Durante os nossos momentos de diálogo com o Senhor queremos seguir o seu exemplo de atenção à Palavra divina revelada na Sagrada Escritura. Podemos deter a nossa atenção, por exemplo, no conselho do apóstolo S. João que a liturgia de hoje recorda: «Nós amamos a Deus, porque Ele nos amou primeiro. Se alguém disser: “Eu amo a Deus”, mas tiver ódio ao seu irmão, esse é um mentiroso; pois aquele que não ama o seu irmão, a quem vê, não pode amar a Deus, a quem não vê. E nós recebemos d’Ele este mandamento: quem ama a Deus, ame também o seu irmão» (1Jo 4, 19-20).

Este amor ao próximo deve traduzir-se em manifestações concretas, como o próprio Jesus indicou na última ceia. «Lavar os pés uns aos outros traz consigo muitas coisas concretas, porque esse limpar de que se fala nasce do carinho; e o amor descobre mil formas de servir e de se entregar a quem se ama. Em termos cristãos, lavar os pés significa, sem dúvida, rezar uns pelos outros, deitar uma mão com elegância e discrição, facilitar o trabalho, adiantar-se às necessidades dos outros, ajudarem-se uns aos outros a comportar-se melhor, corrigir com carinho, tratar-se com paciência afetuosa e simples»[7].

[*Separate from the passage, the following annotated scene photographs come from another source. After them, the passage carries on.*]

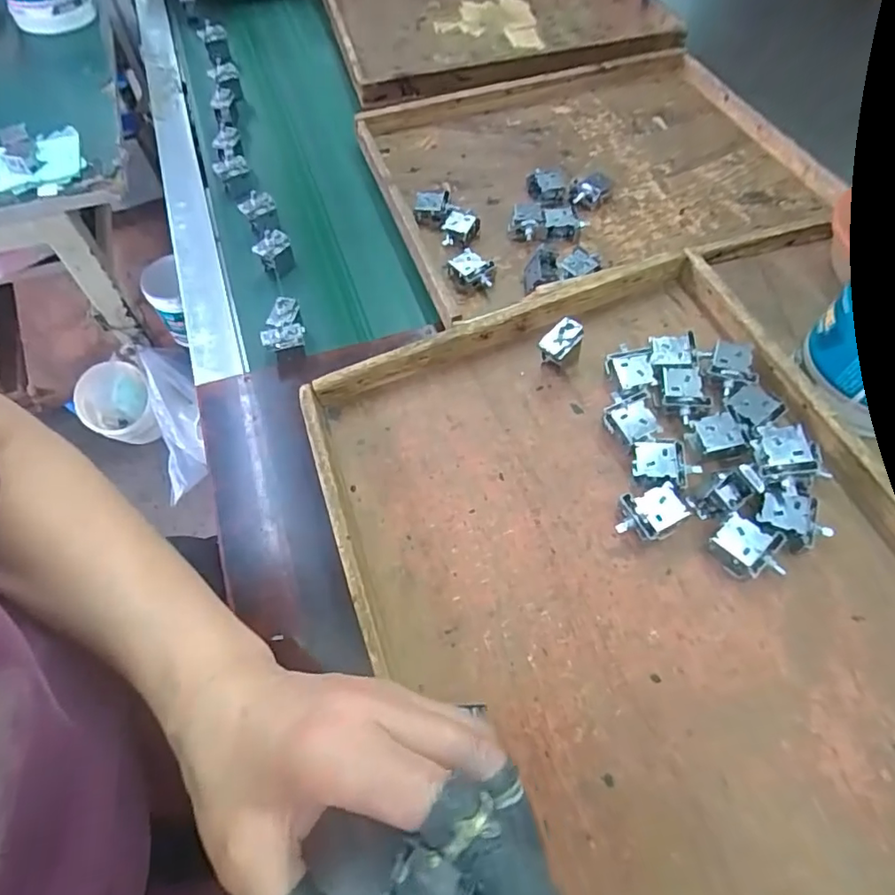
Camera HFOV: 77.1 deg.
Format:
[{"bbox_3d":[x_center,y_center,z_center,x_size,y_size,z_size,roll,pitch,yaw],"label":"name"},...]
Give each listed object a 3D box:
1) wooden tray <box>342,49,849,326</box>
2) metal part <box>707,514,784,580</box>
[{"bbox_3d":[0.176,-0.346,0.690,0.503,0.058,0.404,-14,60,-7],"label":"wooden tray"},{"bbox_3d":[0.222,0.077,0.416,0.047,0.027,0.038,40,67,21],"label":"metal part"}]

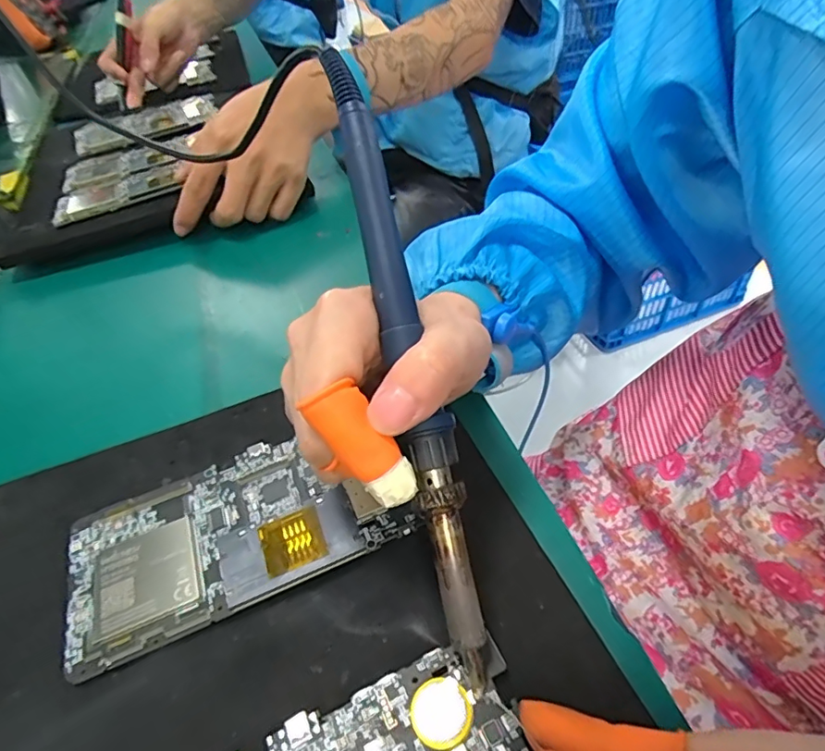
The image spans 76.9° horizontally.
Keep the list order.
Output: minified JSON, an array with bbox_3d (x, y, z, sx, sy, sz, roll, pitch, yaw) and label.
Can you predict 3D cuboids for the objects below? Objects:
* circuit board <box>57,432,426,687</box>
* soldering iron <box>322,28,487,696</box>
[{"bbox_3d":[-0.077,0.067,0.227,0.136,0.010,0.074,-22,46,-15],"label":"circuit board"},{"bbox_3d":[-0.001,-0.011,0.187,0.016,0.015,0.236,-12,82,-5],"label":"soldering iron"}]

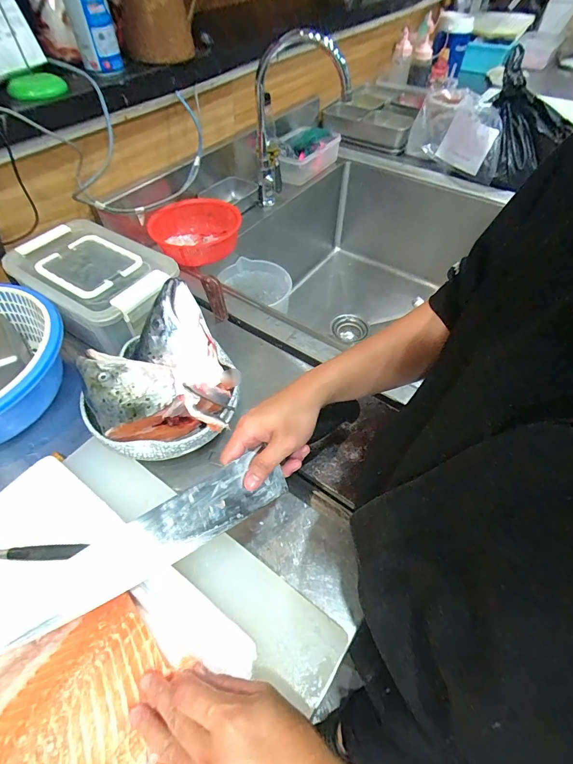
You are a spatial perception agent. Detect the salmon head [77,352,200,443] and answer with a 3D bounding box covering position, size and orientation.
[{"bbox_3d":[-0.201,0.020,0.488,0.101,0.082,0.141,-30,58,-21],"label":"salmon head"}]

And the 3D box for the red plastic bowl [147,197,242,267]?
[{"bbox_3d":[-0.193,-0.318,0.795,0.173,0.077,0.175,0,52,1],"label":"red plastic bowl"}]

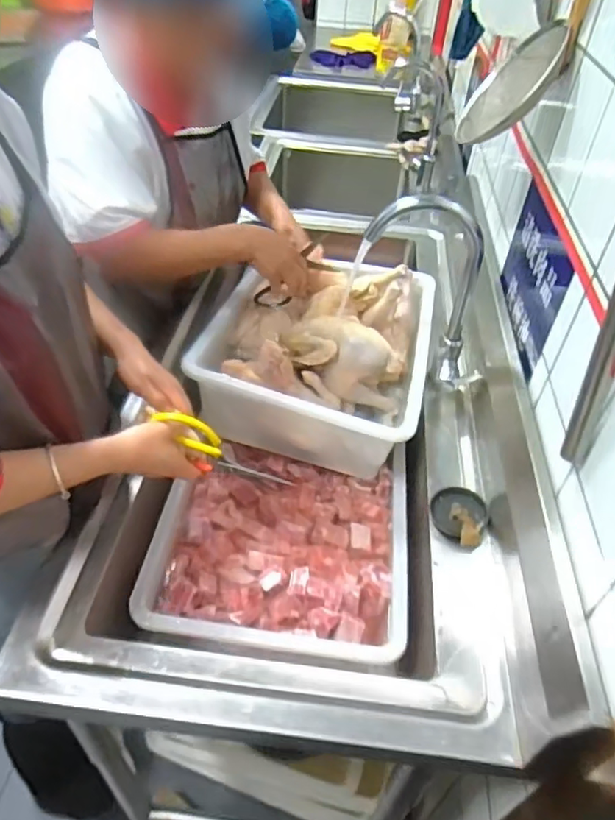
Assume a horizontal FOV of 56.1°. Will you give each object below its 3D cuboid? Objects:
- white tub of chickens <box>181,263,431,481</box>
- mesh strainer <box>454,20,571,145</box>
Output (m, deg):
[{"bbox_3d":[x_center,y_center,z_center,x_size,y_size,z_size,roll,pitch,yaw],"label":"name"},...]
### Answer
[{"bbox_3d":[0.025,-0.105,0.993,0.349,0.207,0.388,13,44,9],"label":"white tub of chickens"},{"bbox_3d":[0.287,-0.446,0.806,0.052,0.179,0.161,28,49,-29],"label":"mesh strainer"}]

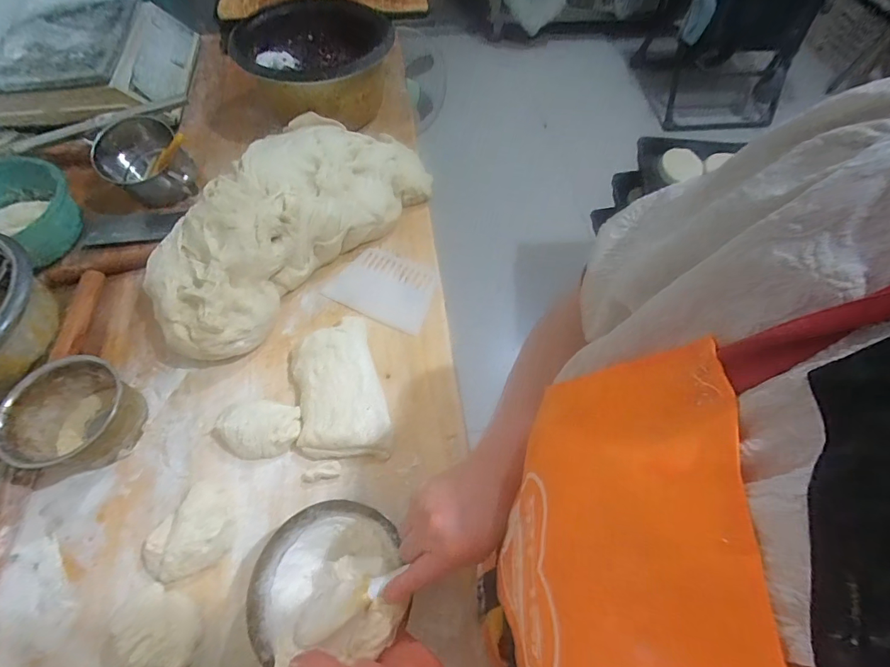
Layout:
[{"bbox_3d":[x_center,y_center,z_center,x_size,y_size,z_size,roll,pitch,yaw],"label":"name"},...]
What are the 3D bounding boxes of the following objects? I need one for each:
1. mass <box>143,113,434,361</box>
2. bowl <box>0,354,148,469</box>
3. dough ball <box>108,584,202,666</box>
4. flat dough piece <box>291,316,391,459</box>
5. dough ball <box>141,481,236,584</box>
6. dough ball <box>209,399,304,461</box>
[{"bbox_3d":[-0.257,-0.192,0.667,0.246,0.117,0.498,36,66,17],"label":"mass"},{"bbox_3d":[-0.453,0.102,0.509,0.116,0.089,0.123,1,61,-1],"label":"bowl"},{"bbox_3d":[-0.303,0.305,0.428,0.094,0.041,0.075,2,61,0],"label":"dough ball"},{"bbox_3d":[-0.147,0.071,0.571,0.113,0.030,0.205,-12,62,-8],"label":"flat dough piece"},{"bbox_3d":[-0.293,0.230,0.478,0.085,0.036,0.104,21,62,10],"label":"dough ball"},{"bbox_3d":[-0.243,0.120,0.532,0.109,0.033,0.077,11,61,4],"label":"dough ball"}]

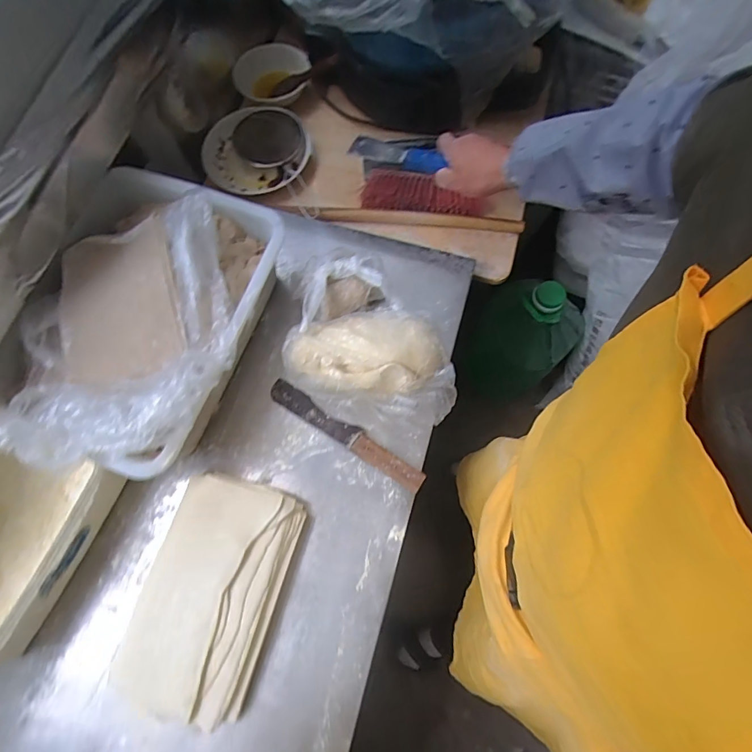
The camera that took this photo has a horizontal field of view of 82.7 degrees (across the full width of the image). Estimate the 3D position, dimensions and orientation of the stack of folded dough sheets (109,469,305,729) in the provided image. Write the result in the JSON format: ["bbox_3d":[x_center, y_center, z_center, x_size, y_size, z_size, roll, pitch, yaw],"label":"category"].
[{"bbox_3d":[-0.198,0.268,0.531,0.157,0.062,0.270,13,73,5],"label":"stack of folded dough sheets"}]

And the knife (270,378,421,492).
[{"bbox_3d":[-0.046,0.080,0.610,0.256,0.025,0.032,31,75,11],"label":"knife"}]

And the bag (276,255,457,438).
[{"bbox_3d":[-0.026,-0.045,0.615,0.201,0.089,0.308,-40,76,-11],"label":"bag"}]

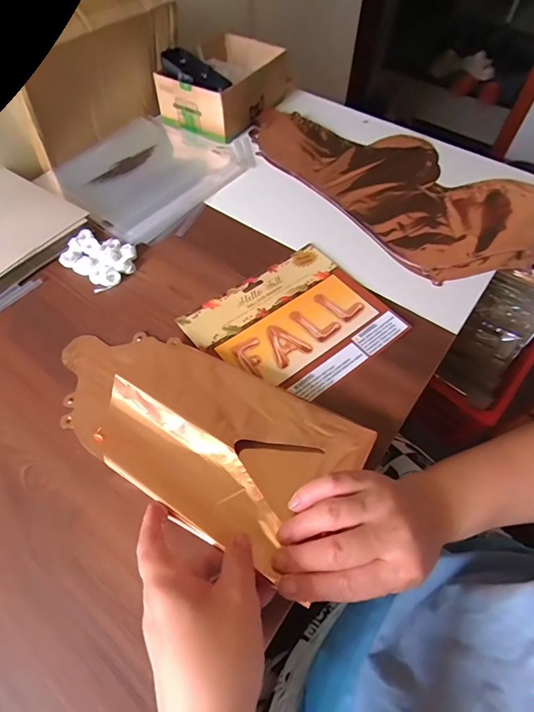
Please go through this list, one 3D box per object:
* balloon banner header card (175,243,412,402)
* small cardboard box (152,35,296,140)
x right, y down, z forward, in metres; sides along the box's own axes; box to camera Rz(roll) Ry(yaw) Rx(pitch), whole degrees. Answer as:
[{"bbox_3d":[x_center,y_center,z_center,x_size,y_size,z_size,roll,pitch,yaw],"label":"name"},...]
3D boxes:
[{"bbox_3d":[0.029,-0.036,0.413,0.187,0.004,0.159,-33,64,-20],"label":"balloon banner header card"},{"bbox_3d":[-0.059,-0.422,0.607,0.129,0.074,0.192,29,62,17],"label":"small cardboard box"}]

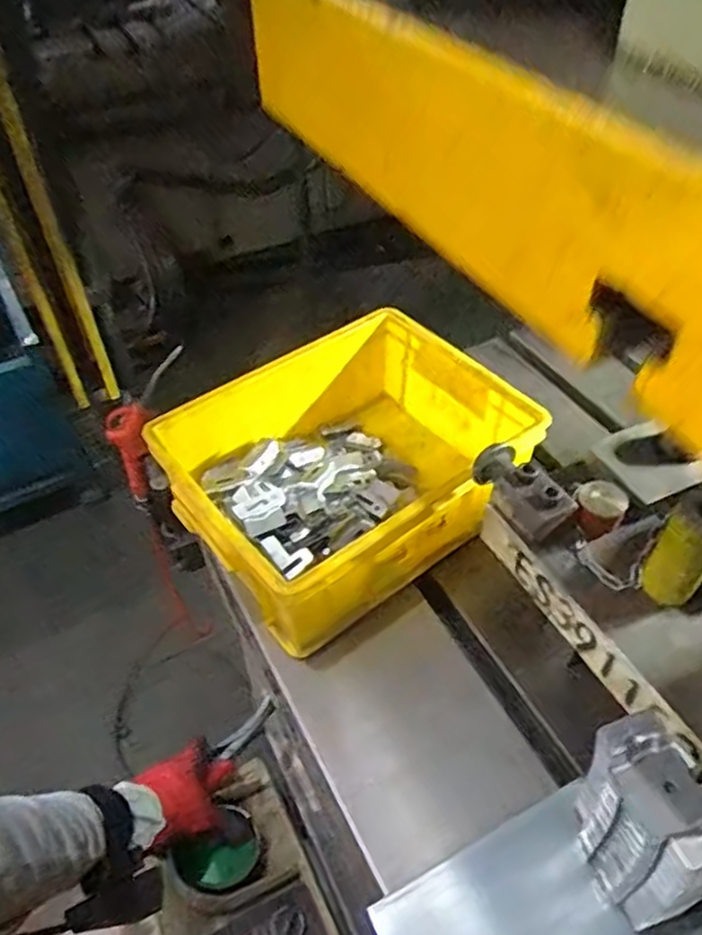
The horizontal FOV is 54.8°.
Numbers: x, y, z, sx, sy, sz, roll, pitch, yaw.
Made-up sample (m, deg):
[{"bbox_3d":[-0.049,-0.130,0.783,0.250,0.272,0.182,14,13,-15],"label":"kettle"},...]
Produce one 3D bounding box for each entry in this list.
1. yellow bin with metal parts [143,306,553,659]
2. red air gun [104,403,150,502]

Pedimos a Nossa Senhora que nos ajude a acolher as inspirações divinas como chamamentos de um Pai que só quer a nossa felicidade; e também que nos alcance do Senhor a graça de amar os nossos irmãos como Jesus, movido pelo Espírito Santo, nos amou.


[1] S. Cirilo de Alexandria, Sobre o Evangelho de S. João, 5, 2.

[2] Francisco, Homilia, 01/04/2020.

[3] Fernando Ocáriz, Carta pastoral, 09/01/2018, n. 3-4.

[4] Constituição dogmática Dei Verbum, n. 2.

[5] Orígenes, Homilias sobre o Evangelho de Lucas, 32, 3.

[6] Bento XVI, Angelus, 27/01/2013.

[7] Javier Echevarría, Eucaristia e vida cristã, DIEL/Prumo, Lisboa 2009, pág. 82.